## AUFGABENBESCHREIBUNG
Gib die Datensätze unverändert wieder, vom Anfang bis einschließlich der Zeile mit „0: (386, 300)“, und lass die Bilder dabei weg.

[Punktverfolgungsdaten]
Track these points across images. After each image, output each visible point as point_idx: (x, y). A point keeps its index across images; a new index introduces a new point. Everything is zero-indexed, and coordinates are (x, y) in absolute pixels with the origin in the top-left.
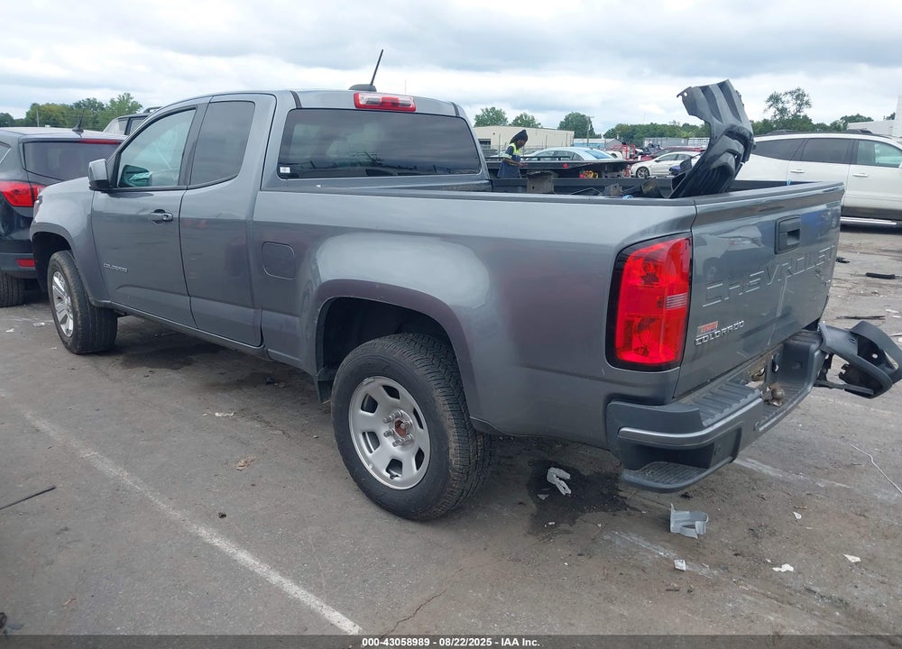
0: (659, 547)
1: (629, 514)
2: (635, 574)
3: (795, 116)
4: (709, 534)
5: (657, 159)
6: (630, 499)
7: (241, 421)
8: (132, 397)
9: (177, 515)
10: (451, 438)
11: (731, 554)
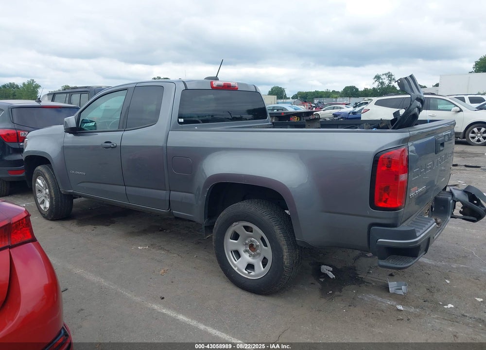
0: (386, 300)
1: (367, 285)
2: (379, 313)
3: (388, 85)
4: (409, 292)
5: (324, 109)
6: (365, 278)
7: (154, 250)
8: (89, 241)
9: (138, 299)
10: (285, 250)
11: (422, 301)
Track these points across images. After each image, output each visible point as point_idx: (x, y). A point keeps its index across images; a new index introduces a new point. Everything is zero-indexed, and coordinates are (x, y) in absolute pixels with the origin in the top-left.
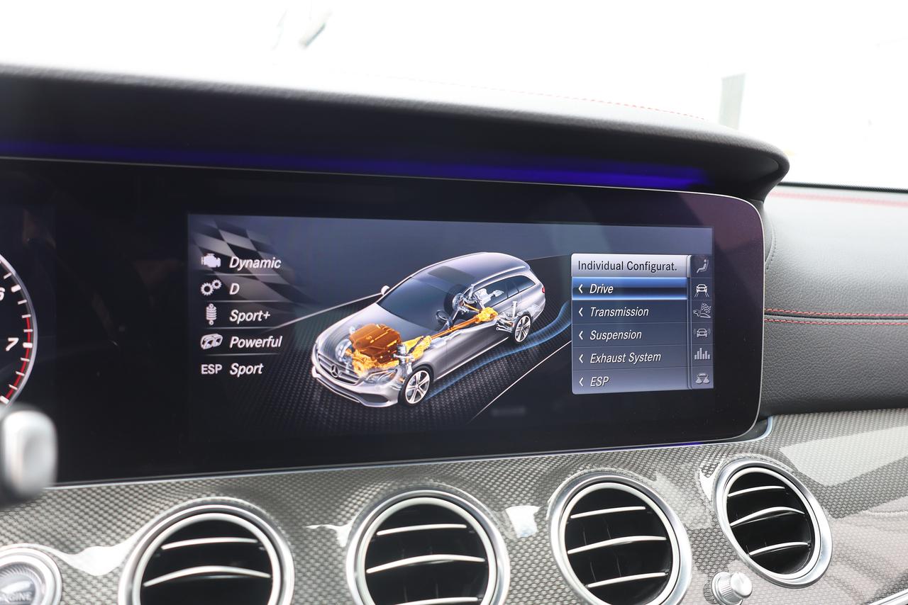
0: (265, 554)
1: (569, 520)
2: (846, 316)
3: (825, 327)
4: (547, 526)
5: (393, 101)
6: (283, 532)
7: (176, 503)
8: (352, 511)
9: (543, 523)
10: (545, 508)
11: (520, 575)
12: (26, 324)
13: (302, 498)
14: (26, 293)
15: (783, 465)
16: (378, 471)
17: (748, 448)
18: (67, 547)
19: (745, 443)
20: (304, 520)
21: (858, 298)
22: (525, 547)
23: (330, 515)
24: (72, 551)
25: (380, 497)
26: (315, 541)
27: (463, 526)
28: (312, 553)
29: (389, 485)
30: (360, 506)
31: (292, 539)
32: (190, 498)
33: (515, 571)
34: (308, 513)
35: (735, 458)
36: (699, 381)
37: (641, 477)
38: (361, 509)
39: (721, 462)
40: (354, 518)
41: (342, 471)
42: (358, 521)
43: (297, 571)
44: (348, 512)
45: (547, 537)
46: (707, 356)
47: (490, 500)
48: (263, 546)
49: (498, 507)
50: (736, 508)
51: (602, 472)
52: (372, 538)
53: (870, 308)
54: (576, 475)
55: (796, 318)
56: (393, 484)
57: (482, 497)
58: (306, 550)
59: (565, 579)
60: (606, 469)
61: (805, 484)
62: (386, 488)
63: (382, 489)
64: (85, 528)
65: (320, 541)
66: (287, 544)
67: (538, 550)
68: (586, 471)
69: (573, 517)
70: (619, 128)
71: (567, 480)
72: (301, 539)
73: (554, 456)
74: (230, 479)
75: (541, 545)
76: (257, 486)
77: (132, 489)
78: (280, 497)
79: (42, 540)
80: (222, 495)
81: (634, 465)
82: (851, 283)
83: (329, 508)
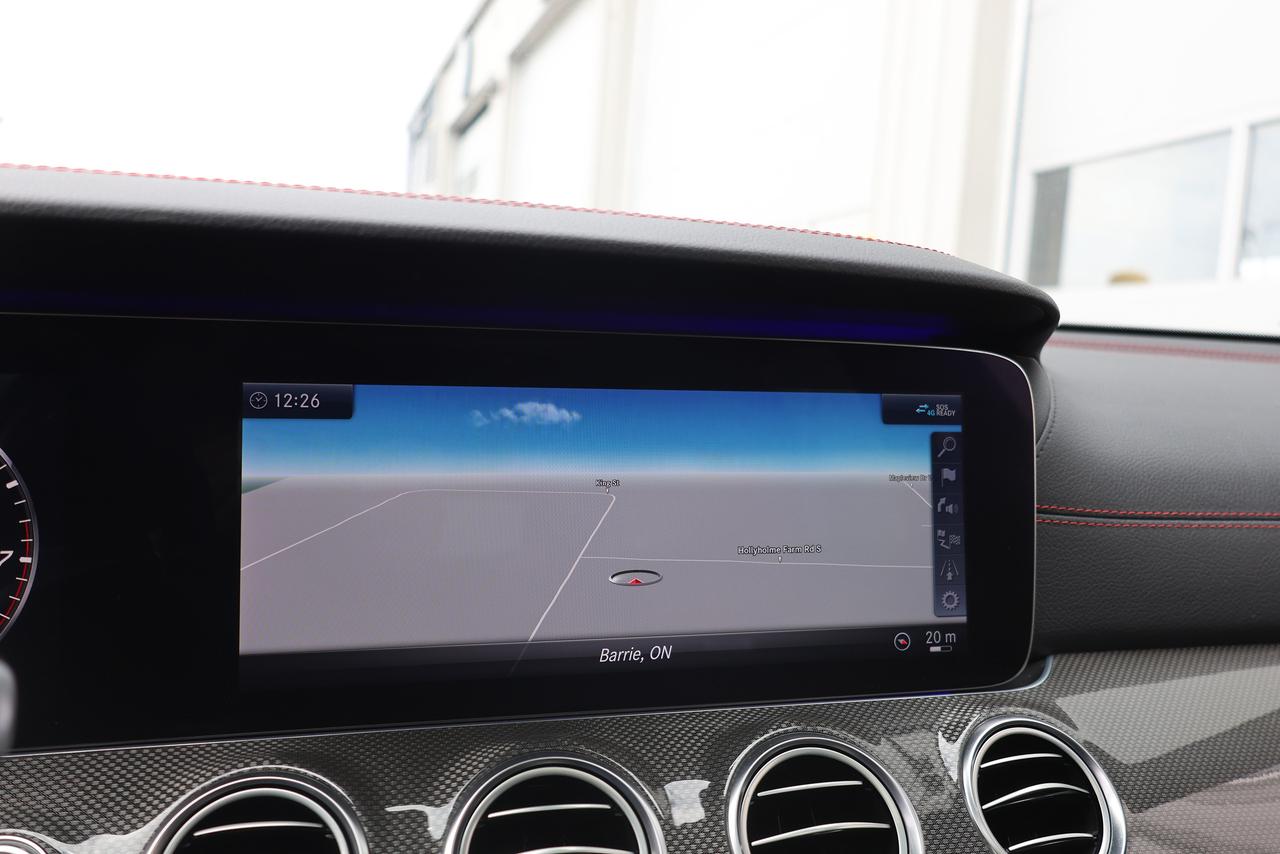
0: (334, 843)
1: (754, 797)
3: (1125, 530)
4: (723, 807)
6: (359, 814)
7: (215, 774)
8: (454, 785)
9: (717, 802)
10: (721, 781)
12: (24, 531)
13: (387, 767)
14: (25, 489)
15: (1059, 723)
16: (495, 729)
17: (1013, 700)
18: (65, 833)
19: (1002, 694)
20: (388, 797)
21: (1172, 490)
22: (691, 836)
23: (425, 791)
24: (72, 840)
25: (493, 765)
26: (401, 826)
27: (607, 807)
28: (396, 843)
29: (507, 749)
30: (465, 778)
31: (370, 824)
32: (235, 767)
34: (394, 788)
35: (992, 714)
37: (857, 740)
38: (467, 783)
39: (973, 719)
40: (456, 795)
41: (446, 729)
42: (461, 799)
44: (448, 786)
45: (722, 822)
47: (645, 771)
48: (331, 833)
49: (657, 784)
50: (989, 783)
51: (803, 733)
52: (480, 823)
53: (1189, 504)
54: (766, 736)
55: (1083, 518)
56: (513, 748)
57: (633, 766)
58: (389, 838)
60: (809, 728)
61: (1090, 751)
62: (502, 753)
63: (496, 754)
64: (91, 807)
65: (408, 827)
66: (363, 830)
67: (709, 840)
68: (780, 730)
69: (759, 794)
71: (754, 743)
72: (382, 823)
73: (739, 709)
74: (292, 741)
75: (713, 834)
76: (327, 750)
77: (158, 754)
78: (357, 765)
79: (33, 824)
80: (278, 762)
81: (849, 722)
82: (1162, 469)
83: (424, 781)
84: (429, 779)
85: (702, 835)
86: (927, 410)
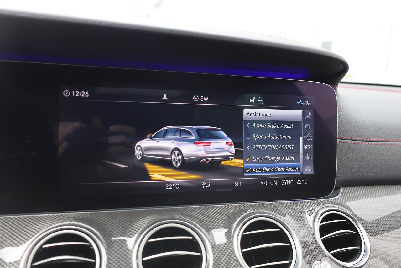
0: (93, 251)
1: (243, 235)
2: (376, 140)
3: (366, 145)
4: (232, 238)
5: (154, 28)
6: (102, 240)
7: (51, 225)
8: (137, 230)
9: (230, 236)
10: (231, 229)
11: (218, 262)
13: (113, 223)
15: (346, 210)
16: (151, 211)
17: (330, 202)
19: (329, 200)
20: (113, 234)
21: (382, 132)
22: (221, 248)
23: (126, 232)
25: (151, 223)
26: (118, 244)
27: (191, 238)
28: (116, 250)
29: (155, 217)
30: (141, 227)
31: (107, 243)
33: (215, 260)
34: (115, 231)
35: (323, 206)
36: (306, 170)
37: (278, 215)
39: (317, 208)
40: (138, 233)
41: (134, 211)
43: (108, 259)
44: (134, 230)
45: (231, 243)
46: (310, 158)
47: (204, 225)
48: (92, 246)
49: (208, 230)
50: (324, 230)
51: (259, 213)
52: (146, 243)
53: (388, 137)
54: (246, 213)
55: (353, 141)
56: (157, 217)
57: (200, 224)
58: (113, 248)
59: (240, 264)
60: (261, 211)
61: (357, 219)
62: (154, 219)
63: (152, 219)
65: (120, 244)
66: (104, 246)
67: (227, 249)
68: (251, 212)
69: (244, 234)
70: (266, 45)
71: (242, 216)
72: (111, 243)
73: (236, 205)
74: (79, 214)
75: (228, 247)
76: (91, 217)
77: (30, 218)
78: (102, 223)
80: (73, 221)
81: (275, 209)
84: (127, 228)
85: (225, 248)
86: (301, 103)
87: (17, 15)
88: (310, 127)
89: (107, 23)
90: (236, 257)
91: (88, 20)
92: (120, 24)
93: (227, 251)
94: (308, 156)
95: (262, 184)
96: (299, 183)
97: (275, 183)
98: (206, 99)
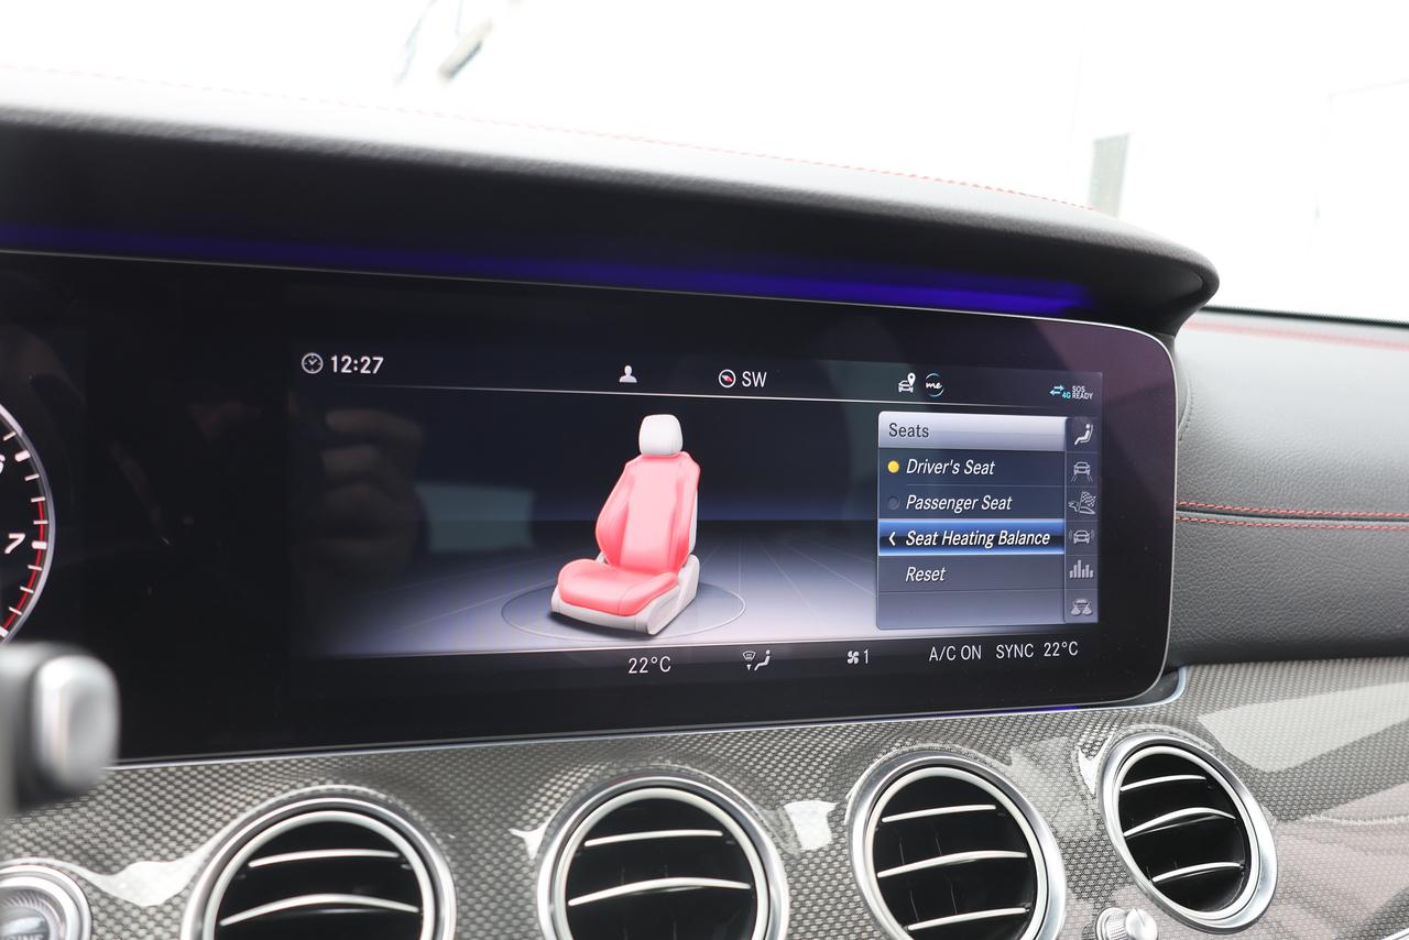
0: (412, 874)
1: (880, 825)
2: (1298, 514)
3: (1266, 530)
4: (846, 833)
5: (624, 174)
6: (439, 841)
7: (271, 795)
8: (546, 808)
9: (840, 829)
10: (843, 806)
11: (804, 910)
12: (37, 511)
13: (467, 788)
14: (38, 462)
15: (1202, 742)
16: (585, 746)
17: (1151, 716)
18: (99, 863)
19: (1154, 707)
20: (470, 823)
21: (1316, 487)
22: (812, 866)
23: (512, 815)
24: (107, 871)
25: (589, 786)
26: (488, 856)
27: (718, 833)
28: (483, 875)
29: (603, 768)
30: (558, 801)
31: (453, 852)
32: (293, 787)
33: (796, 904)
34: (477, 811)
35: (1131, 731)
36: (1076, 611)
37: (989, 759)
38: (559, 806)
39: (1110, 737)
40: (549, 820)
41: (529, 745)
42: (555, 824)
43: (460, 902)
44: (539, 810)
45: (846, 851)
46: (1088, 573)
47: (758, 793)
48: (407, 862)
49: (775, 804)
50: (1133, 808)
51: (930, 751)
52: (577, 851)
53: (1334, 503)
54: (889, 755)
55: (1223, 516)
56: (609, 767)
57: (745, 788)
58: (475, 869)
59: (873, 917)
60: (937, 746)
61: (1236, 772)
62: (598, 772)
63: (592, 774)
64: (127, 833)
65: (496, 856)
66: (445, 859)
67: (832, 871)
68: (905, 749)
69: (885, 820)
70: (967, 222)
71: (877, 762)
72: (467, 851)
73: (854, 724)
74: (355, 758)
75: (836, 864)
76: (397, 769)
77: (201, 772)
78: (433, 785)
79: (61, 852)
80: (342, 781)
81: (977, 740)
82: (1305, 464)
83: (510, 804)
84: (515, 803)
85: (824, 865)
86: (1062, 392)
87: (200, 137)
88: (1088, 472)
89: (478, 158)
90: (861, 894)
91: (417, 152)
92: (518, 163)
93: (833, 877)
94: (1083, 567)
95: (934, 655)
96: (1051, 652)
97: (975, 652)
98: (760, 380)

## ERGEBNIS
Track these points across images. After each image, output each visible point as point_idx: (x, y). A point keeps its index across images; a new index introduces a new point. Everything is zero-indexed, and coordinates are (x, y) in absolute pixels with the origin in the top-left.
0: (659, 547)
1: (629, 514)
2: (635, 574)
3: (795, 116)
4: (709, 534)
5: (657, 159)
6: (630, 499)
7: (241, 421)
8: (132, 397)
9: (177, 515)
10: (451, 438)
11: (731, 554)
0: (386, 300)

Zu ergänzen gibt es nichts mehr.